I was on a team once where we evaluated and chose a third party library for a REST API we were working on. This API seemed to be promising as it offered non-dictionary data models that were strongly typed and validated. However, there was an unintended consequence of this choice. Since the REST API handled data that was doing three-dimensional geological mapping, one of the core elements of the request contained a list of three-dimensional points as x,y,z coordinates. Since there could easily be several million points sent, we found that the fact that the data validation the library we were using was doing on each point was slowing the request to a crawl. Our solution was to write hand validation for the rest of the request, and to remove the library altogether, treating the list of points as a simple JSON list.

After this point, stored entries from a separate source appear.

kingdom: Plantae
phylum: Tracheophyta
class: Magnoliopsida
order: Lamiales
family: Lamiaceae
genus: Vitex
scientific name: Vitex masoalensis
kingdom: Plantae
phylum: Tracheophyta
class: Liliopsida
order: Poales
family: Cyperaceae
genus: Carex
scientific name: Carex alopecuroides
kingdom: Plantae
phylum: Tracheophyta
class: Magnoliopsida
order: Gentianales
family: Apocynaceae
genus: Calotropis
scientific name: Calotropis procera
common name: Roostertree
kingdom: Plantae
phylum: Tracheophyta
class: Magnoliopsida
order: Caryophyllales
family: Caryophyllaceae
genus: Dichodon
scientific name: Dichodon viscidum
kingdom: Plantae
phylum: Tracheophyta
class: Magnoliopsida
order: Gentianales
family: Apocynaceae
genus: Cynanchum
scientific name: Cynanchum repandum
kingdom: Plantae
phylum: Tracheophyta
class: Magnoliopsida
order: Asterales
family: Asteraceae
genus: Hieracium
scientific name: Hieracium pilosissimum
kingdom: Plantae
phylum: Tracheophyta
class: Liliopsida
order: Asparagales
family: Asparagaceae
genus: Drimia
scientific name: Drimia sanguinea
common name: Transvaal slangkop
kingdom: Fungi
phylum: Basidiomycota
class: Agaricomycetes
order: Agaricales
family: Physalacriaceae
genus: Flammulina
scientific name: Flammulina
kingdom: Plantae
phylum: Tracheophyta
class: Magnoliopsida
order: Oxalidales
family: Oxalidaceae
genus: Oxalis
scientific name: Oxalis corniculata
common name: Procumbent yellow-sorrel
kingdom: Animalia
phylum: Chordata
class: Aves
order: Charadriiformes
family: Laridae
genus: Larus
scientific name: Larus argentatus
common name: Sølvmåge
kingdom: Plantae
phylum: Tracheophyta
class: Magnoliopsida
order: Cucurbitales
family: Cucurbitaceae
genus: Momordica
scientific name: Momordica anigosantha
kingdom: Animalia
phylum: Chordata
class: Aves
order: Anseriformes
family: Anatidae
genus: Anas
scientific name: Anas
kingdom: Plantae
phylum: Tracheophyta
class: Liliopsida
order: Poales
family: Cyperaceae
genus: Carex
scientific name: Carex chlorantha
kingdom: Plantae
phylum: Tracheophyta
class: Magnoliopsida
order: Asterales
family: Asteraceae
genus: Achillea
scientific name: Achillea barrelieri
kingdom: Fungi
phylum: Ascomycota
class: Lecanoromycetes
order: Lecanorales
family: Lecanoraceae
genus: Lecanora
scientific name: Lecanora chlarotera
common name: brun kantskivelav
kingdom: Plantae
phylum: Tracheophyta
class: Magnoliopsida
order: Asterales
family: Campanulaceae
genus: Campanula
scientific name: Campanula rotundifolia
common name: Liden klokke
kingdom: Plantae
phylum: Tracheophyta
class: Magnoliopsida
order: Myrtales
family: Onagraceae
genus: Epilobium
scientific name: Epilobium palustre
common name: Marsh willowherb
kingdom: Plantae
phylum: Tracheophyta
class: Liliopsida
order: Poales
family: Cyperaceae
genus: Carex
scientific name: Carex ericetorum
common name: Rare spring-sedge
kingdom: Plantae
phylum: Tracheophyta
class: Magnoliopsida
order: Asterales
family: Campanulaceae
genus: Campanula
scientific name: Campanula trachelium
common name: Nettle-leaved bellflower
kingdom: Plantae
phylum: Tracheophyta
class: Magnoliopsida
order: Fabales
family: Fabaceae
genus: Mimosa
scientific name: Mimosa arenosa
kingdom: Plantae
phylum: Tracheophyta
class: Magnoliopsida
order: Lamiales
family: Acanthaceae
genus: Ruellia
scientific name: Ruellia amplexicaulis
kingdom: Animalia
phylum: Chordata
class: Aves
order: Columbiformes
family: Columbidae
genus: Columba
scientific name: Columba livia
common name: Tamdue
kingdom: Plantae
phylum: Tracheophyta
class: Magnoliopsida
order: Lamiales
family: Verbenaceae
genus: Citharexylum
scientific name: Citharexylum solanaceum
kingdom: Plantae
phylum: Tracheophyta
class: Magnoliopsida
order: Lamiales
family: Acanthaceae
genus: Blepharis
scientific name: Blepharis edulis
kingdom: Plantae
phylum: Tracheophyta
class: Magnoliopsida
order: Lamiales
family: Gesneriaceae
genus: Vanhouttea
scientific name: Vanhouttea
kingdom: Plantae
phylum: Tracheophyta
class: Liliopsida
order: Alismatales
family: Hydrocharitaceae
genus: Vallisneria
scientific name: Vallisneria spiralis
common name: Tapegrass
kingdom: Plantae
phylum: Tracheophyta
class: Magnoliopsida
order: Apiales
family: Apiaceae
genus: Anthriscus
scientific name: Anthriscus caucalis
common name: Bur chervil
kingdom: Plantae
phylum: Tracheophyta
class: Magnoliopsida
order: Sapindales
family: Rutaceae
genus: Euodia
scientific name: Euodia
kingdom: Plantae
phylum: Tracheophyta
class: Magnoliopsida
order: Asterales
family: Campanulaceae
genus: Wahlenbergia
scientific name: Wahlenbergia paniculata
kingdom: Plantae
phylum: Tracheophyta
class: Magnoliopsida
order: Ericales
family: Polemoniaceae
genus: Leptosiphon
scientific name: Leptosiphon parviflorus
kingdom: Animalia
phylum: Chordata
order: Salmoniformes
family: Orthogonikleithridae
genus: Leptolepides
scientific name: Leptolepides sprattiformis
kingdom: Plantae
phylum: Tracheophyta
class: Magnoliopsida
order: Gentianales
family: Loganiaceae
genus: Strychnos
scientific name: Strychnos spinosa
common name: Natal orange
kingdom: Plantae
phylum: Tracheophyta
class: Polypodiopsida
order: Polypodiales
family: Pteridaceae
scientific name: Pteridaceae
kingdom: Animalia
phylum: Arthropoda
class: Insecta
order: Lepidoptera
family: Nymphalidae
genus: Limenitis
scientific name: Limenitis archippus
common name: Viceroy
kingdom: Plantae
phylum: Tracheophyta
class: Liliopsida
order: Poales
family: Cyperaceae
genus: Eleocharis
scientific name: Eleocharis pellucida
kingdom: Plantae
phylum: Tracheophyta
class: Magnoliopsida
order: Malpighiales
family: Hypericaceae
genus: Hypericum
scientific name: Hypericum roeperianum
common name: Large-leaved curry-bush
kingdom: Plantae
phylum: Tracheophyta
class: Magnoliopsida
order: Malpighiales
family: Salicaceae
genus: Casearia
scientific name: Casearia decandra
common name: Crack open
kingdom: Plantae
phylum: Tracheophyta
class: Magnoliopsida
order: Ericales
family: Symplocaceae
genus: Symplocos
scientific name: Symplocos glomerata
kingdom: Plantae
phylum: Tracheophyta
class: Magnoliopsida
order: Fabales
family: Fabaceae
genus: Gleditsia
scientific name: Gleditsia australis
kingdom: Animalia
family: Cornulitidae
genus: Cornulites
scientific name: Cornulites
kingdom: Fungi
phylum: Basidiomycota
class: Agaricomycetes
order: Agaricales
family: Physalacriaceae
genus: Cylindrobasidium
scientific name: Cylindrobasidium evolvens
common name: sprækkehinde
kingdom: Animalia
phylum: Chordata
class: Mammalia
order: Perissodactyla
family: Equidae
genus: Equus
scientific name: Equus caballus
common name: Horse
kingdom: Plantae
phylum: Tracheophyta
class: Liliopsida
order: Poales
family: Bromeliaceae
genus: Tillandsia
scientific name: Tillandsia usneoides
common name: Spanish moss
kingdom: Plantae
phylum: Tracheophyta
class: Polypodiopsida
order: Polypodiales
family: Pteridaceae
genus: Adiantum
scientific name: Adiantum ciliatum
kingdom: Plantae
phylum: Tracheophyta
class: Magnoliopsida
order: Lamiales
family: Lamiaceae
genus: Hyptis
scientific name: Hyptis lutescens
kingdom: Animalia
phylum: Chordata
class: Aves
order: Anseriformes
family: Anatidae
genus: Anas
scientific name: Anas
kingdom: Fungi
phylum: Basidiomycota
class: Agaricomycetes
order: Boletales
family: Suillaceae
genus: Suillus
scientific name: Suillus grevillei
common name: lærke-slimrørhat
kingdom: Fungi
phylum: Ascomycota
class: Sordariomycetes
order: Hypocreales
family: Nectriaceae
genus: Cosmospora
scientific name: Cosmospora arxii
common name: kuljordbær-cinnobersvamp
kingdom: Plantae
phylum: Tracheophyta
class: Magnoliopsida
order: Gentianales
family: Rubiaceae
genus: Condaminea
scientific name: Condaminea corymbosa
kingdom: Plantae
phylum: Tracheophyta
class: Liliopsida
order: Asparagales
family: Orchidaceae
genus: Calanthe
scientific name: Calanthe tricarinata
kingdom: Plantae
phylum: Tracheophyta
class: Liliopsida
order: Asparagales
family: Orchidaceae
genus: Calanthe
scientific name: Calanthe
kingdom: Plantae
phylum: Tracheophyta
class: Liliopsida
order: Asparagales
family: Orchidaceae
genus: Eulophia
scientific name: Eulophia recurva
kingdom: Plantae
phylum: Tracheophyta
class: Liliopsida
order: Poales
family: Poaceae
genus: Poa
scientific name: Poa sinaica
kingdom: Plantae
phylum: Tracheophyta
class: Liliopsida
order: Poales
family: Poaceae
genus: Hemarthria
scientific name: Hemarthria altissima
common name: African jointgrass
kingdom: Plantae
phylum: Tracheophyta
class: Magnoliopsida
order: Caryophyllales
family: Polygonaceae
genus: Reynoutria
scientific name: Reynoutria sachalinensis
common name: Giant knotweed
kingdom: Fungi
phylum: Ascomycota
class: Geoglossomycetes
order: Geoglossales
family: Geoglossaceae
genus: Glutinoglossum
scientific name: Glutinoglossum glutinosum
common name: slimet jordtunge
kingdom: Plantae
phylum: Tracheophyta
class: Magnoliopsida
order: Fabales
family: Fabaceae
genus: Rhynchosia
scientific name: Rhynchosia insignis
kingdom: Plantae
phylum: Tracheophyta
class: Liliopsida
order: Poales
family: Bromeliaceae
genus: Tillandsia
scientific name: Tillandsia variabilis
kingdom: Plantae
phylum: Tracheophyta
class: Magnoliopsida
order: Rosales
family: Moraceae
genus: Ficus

My point here is that even though Python is not as performant as Java or C, if things have really crawled to a halt, blaming the language should be a last resort. I’ve been successful in troubleshooting a few Java performance issues in the past as well, and they always boiled down to a bug in our codebase.
Future Improvements
Python’s original design goals were to create a scripting language emphasizing simplicity, readable code and developer productivity. As we’ve seen, although high performance wasn’t an original design goal, the scientific and data science communities contributed libraries based on C and other high-performance languages.
Still, the core Python development team is working to improve the performance of “native” Python. For this subject, I can strongly recommend a fascinating article entitled Guido van Rossum’s Ambitious Plans for Improving Python Performance. The video interview touches on performance only briefly but is still interesting. The rest of the article gives a lot of helpful background and links on the topic, showing what the core team will be working on for the next several releases.
I’m for one am looking forward to seeing what they can do, and I’ll continue working in this “fast enough” language where I can be highly productive in the meantime!